The second China National Sample Survey on Disability employed a multistage, stratified random cluster sampling scheme, with probability proportional to size, to derive a nationally representative sample. The survey protocol and questions were reviewed by leading national and international experts, and the sampling plan was reviewed by experts from the Division of Statistics of the United Nations [12]. This survey was conducted from 1 April to 31 May 2006. This national survey aimed to describe the prevalence and causes of different types of disabilities, and to explore the socioeconomic and demographic characteristics of people with disabilities in China. The survey covered all provincial administrative areas in mainland China, excluding Hong Kong, Macau and Chinese Taipei. The final sample size represented 1.9 per 1000 non-institutionalized inhabitants of China in 2006. Survey respondents provided consent to participate to the Chinese government. The survey captured visual disability, hearing disability, physical disability, speech disability, intellectual disability and mental disability [12]. The total sample size of the second China National Sample Survey on Disability was 2,526,145, including 23,840 visual disability only; 38,370 hearing disability only; 2510 speech disability only; 48,045 physical disability only; 10,844 intellectual disability only; 11,790 mental disability only; 26,080 multiple disability; and 2,364,666 healthy people. The final analysis examined the population aged 15–64 years including 10,095 with mental disability only and 1,714,303 healthy people.

2.2. Ethics

The surveys were approved by the State Council (Guo Ban Fa No. 73 [2004]) and conducted in all province-level administrative regions of mainland China and carried out by the Leading Group of China National Sample Survey on Disability and the National Bureau of Statistics. All survey respondents provided consent to participate in these surveys and clinical diagnosis.

**********

## Tasks to complete
A. Over what dates was the China disability survey in the text carried out?
B. Please continue the passage on the China disability survey from the point where it ends.

**********

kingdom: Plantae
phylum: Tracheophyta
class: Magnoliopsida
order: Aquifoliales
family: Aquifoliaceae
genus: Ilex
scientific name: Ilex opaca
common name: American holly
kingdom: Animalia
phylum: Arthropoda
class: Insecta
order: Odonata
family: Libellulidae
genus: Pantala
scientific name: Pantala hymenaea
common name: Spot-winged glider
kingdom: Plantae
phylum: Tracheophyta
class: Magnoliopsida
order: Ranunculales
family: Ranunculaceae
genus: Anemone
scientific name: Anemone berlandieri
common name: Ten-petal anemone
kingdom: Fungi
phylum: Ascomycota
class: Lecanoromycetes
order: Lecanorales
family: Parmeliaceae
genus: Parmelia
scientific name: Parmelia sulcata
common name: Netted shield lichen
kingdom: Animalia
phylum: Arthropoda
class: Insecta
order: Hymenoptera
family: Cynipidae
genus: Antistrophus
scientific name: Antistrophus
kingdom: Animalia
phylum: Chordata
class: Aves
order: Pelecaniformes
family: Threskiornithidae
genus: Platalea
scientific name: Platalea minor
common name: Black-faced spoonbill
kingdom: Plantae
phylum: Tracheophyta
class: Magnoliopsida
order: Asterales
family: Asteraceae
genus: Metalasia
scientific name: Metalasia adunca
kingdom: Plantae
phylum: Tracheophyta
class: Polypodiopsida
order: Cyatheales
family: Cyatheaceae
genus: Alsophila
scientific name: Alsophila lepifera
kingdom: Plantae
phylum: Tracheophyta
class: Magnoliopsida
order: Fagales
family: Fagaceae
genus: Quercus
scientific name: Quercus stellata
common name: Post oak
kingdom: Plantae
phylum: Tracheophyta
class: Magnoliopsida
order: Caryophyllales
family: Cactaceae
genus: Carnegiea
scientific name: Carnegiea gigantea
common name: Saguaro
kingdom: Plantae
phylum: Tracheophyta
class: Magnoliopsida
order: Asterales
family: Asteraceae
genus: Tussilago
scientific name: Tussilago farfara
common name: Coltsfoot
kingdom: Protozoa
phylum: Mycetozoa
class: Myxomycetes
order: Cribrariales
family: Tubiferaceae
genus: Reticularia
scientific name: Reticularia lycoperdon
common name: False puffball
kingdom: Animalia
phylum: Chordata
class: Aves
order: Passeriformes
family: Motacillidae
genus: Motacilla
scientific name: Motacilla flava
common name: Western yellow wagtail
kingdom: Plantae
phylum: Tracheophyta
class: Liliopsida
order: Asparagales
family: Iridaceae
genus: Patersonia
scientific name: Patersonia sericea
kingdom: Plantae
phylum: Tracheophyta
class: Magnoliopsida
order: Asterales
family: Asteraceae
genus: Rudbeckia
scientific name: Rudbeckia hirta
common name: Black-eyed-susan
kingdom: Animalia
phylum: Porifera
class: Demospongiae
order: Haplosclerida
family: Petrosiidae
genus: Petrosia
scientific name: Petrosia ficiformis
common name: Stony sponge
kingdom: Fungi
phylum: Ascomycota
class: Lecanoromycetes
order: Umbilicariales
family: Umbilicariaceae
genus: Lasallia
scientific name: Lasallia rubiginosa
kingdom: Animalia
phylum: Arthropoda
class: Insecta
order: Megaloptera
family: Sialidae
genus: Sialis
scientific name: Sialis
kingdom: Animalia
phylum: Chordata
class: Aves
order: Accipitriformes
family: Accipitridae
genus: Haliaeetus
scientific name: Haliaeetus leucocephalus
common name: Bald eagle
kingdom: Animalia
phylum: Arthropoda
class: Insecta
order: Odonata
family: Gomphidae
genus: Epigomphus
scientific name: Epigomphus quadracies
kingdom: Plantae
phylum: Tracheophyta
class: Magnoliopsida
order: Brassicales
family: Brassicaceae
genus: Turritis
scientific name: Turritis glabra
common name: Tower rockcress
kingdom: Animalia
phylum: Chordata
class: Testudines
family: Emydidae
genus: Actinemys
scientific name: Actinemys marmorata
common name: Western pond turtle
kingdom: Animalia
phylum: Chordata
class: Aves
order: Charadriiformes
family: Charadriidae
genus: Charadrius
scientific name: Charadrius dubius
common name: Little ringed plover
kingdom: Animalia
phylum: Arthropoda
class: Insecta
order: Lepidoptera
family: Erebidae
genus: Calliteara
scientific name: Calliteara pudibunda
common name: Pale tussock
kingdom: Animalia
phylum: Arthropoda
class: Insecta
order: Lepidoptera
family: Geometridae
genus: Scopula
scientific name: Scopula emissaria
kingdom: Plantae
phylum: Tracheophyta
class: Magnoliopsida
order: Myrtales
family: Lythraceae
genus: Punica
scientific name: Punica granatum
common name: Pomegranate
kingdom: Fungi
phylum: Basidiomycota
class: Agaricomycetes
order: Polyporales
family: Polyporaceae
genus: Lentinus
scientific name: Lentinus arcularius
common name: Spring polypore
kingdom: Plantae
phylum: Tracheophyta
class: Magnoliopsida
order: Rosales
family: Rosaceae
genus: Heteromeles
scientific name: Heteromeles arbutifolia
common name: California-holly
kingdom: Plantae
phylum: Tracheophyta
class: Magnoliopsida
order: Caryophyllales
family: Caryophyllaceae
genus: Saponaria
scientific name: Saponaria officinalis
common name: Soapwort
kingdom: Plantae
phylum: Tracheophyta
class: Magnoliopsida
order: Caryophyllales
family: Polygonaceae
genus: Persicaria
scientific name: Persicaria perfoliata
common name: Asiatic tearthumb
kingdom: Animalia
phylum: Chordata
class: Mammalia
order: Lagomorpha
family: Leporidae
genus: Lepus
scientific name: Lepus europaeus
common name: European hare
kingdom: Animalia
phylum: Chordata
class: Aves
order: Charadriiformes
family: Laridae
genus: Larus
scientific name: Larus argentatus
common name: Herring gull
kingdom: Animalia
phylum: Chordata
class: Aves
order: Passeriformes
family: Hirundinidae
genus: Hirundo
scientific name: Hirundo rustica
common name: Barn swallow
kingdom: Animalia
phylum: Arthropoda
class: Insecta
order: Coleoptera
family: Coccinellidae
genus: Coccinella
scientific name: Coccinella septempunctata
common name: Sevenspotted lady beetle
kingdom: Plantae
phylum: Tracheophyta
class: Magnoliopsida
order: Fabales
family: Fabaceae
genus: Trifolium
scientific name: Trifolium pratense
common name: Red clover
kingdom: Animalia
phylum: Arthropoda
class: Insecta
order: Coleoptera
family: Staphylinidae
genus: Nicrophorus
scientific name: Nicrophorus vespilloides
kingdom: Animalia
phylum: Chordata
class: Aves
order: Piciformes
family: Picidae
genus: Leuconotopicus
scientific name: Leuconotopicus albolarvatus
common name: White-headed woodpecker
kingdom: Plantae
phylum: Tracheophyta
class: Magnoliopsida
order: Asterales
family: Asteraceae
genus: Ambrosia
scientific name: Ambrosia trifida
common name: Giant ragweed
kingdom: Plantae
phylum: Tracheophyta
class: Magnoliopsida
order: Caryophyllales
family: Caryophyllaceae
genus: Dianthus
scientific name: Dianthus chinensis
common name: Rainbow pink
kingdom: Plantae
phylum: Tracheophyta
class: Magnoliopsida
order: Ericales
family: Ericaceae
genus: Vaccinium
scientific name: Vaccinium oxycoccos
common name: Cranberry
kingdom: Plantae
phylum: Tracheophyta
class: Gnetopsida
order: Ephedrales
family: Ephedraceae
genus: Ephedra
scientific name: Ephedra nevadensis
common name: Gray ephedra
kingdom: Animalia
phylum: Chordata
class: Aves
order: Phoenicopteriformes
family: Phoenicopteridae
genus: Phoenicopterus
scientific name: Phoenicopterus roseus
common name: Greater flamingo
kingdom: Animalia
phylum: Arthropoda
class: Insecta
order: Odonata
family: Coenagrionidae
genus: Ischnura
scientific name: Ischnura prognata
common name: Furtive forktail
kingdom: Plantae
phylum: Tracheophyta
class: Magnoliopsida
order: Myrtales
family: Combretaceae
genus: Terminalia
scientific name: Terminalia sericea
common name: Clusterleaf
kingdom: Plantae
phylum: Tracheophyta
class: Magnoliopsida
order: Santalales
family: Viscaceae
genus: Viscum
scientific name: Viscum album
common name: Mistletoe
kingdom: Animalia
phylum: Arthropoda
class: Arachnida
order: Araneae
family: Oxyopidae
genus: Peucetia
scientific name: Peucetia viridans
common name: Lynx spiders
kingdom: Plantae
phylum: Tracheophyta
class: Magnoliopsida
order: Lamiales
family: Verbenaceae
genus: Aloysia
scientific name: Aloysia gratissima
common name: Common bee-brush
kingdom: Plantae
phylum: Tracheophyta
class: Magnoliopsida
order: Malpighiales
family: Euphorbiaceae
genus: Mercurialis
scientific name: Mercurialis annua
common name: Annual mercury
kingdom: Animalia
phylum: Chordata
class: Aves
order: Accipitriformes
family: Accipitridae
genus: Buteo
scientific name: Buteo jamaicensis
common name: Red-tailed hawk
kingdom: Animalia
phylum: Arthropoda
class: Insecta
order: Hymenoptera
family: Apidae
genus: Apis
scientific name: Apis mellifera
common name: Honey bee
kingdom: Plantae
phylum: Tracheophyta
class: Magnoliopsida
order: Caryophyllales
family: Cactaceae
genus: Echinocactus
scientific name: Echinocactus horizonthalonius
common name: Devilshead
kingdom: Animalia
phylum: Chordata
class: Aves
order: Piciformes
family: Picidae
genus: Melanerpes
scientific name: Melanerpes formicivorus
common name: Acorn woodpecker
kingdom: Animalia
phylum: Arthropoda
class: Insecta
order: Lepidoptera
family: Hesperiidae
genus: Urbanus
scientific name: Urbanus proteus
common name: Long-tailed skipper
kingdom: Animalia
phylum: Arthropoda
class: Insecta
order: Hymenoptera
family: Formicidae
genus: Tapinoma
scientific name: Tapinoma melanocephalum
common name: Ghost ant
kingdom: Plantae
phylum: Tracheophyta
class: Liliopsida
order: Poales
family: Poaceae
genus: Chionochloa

**********

## Answers for each item
A. From 1 April to 31 May 2006.

B.
2.3. Data Collection Procedures and Data Quality

Pilot studies were conducted in different provinces before the survey period [12]. More than 20,000 interviewers and 6000 doctors of various specialties as well as 50,000 survey assistants participated in this survey. Trained field interviewers used a structured interview questionnaire during data collection to inquire about mental disabilities. Subjects, who responded “yes” to any of the corresponding questions, and all children aged 6 years and under, were assigned to different designated physicians for further disability screening and confirmation. Following the guidelines of diagnostic manuals, designated physicians performed the medical examinations, made a final diagnosis of the disability, if any, then assessed its severity and confirmed the primary cause [12]. Respondents with multiple positive answers were examined by multiple specialists (a separate doctor for each disability). Strict quality control measures were implemented at every step during the survey, from drafting the sample frame to field sampling, from completing the questionnaires to checking the returned forms, and from the data input to checking data quality [12].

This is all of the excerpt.